Been using Cursor for three months. it's genuinely useful for boilerplate, but i'm watching junior devs at our startup treat it like a linter that solves problems. they ask Claude to generate entire auth flows, copy-paste the output, and call it done. zero understanding of what's happening.
the real issue: it's optimizing for "code that compiles" not "code that survives six months in production." i've had to rewrite security-critical paths twice because they were technically correct but architecturally terrible. cursor didn't know our threat model. it couldn't.
worst part is the false confidence. generates plausible-looking rust that compiles but does something subtle wrong with lifetimes. developers see no red squiggles and ship it. then we debug memory leaks in staging.
if you're using these tools to avoid learning the hard parts of your language, you're building a debt ceiling. they're good for muscle memory stuff. terrible for actual problem solving.
This matches what I'm seeing with data pipelines. Juniors will prompt for "ETL in Python" and get back something that technically works on toy data but has zero error handling, leaks connections, and will absolutely crater at scale.
The real problem isn't the tool. It's that bad code written fast feels like progress until you're debugging it at 2am. AI assistants just accelerated the feedback loop from "six months" to "two weeks."
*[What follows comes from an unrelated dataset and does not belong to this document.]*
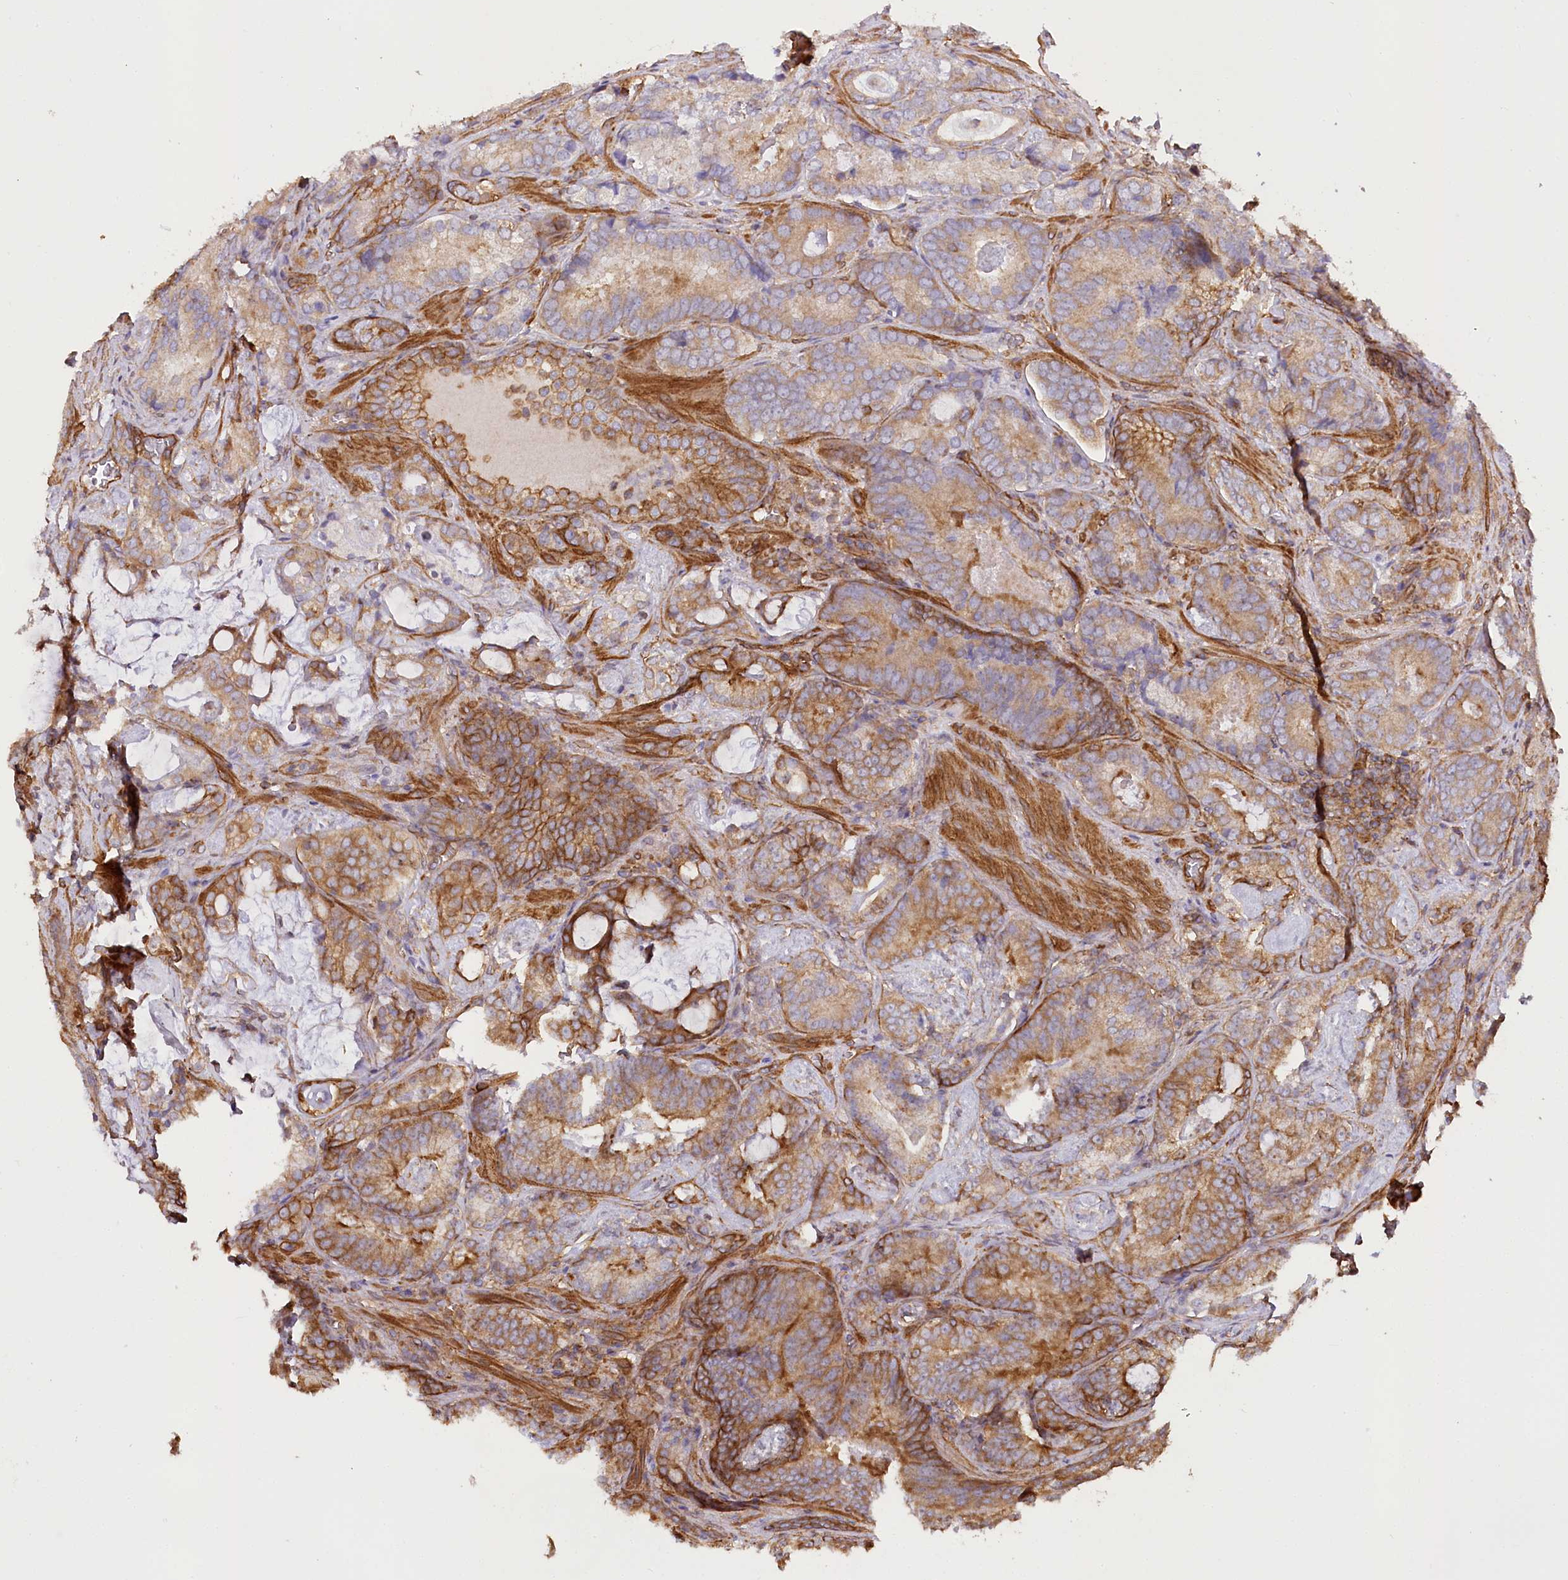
{"staining": {"intensity": "moderate", "quantity": ">75%", "location": "cytoplasmic/membranous"}, "tissue": "prostate cancer", "cell_type": "Tumor cells", "image_type": "cancer", "snomed": [{"axis": "morphology", "description": "Adenocarcinoma, Low grade"}, {"axis": "topography", "description": "Prostate"}], "caption": "High-magnification brightfield microscopy of prostate cancer stained with DAB (3,3'-diaminobenzidine) (brown) and counterstained with hematoxylin (blue). tumor cells exhibit moderate cytoplasmic/membranous expression is seen in approximately>75% of cells.", "gene": "SYNPO2", "patient": {"sex": "male", "age": 60}}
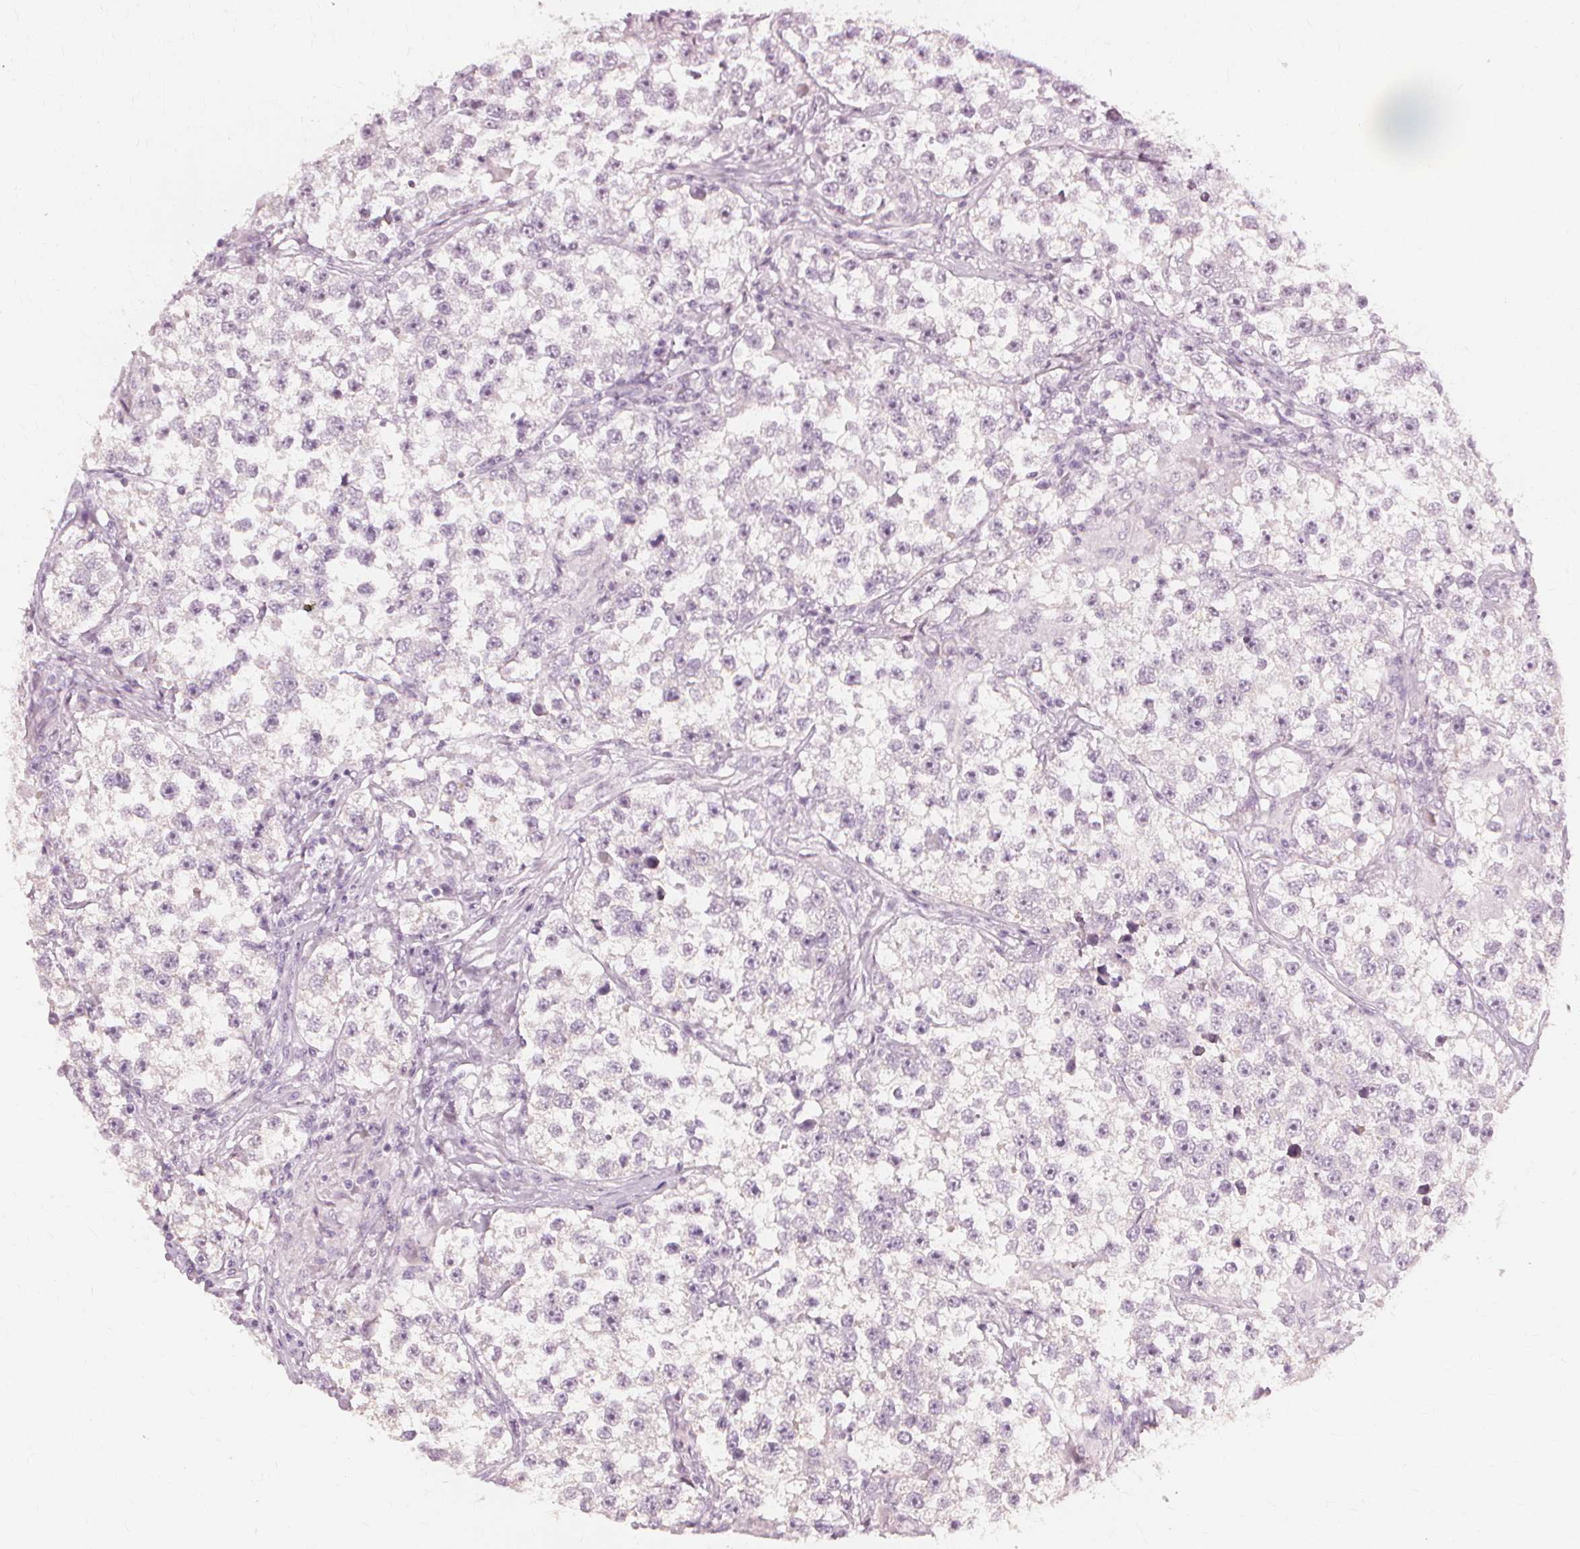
{"staining": {"intensity": "negative", "quantity": "none", "location": "none"}, "tissue": "testis cancer", "cell_type": "Tumor cells", "image_type": "cancer", "snomed": [{"axis": "morphology", "description": "Seminoma, NOS"}, {"axis": "topography", "description": "Testis"}], "caption": "DAB immunohistochemical staining of human testis seminoma reveals no significant positivity in tumor cells.", "gene": "MUC12", "patient": {"sex": "male", "age": 46}}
Best thing we've done: require code review with a specific focus on failure modes before anything touches production. Forces them to actually understand what they shipped.
Ravi Menon
Cloud architect. AWS and serverless.
I'd flip this slightly. The tool isn't the problem, it's hiring and code review discipline. I've seen juniors produce worse code without AI too, just slower.
What actually matters: did you pair them on the auth flow? Did someone review before it hit production? That's on your processes, not Cursor.
That said, you're right about one thing. AI excels at "locally correct" code. It'll generate working Lambda handlers that'll murder your cold starts or DynamoDB queries that scan when they should query. You need people who understand the trade-offs your stack demands. No amount of tooling fixes that gap.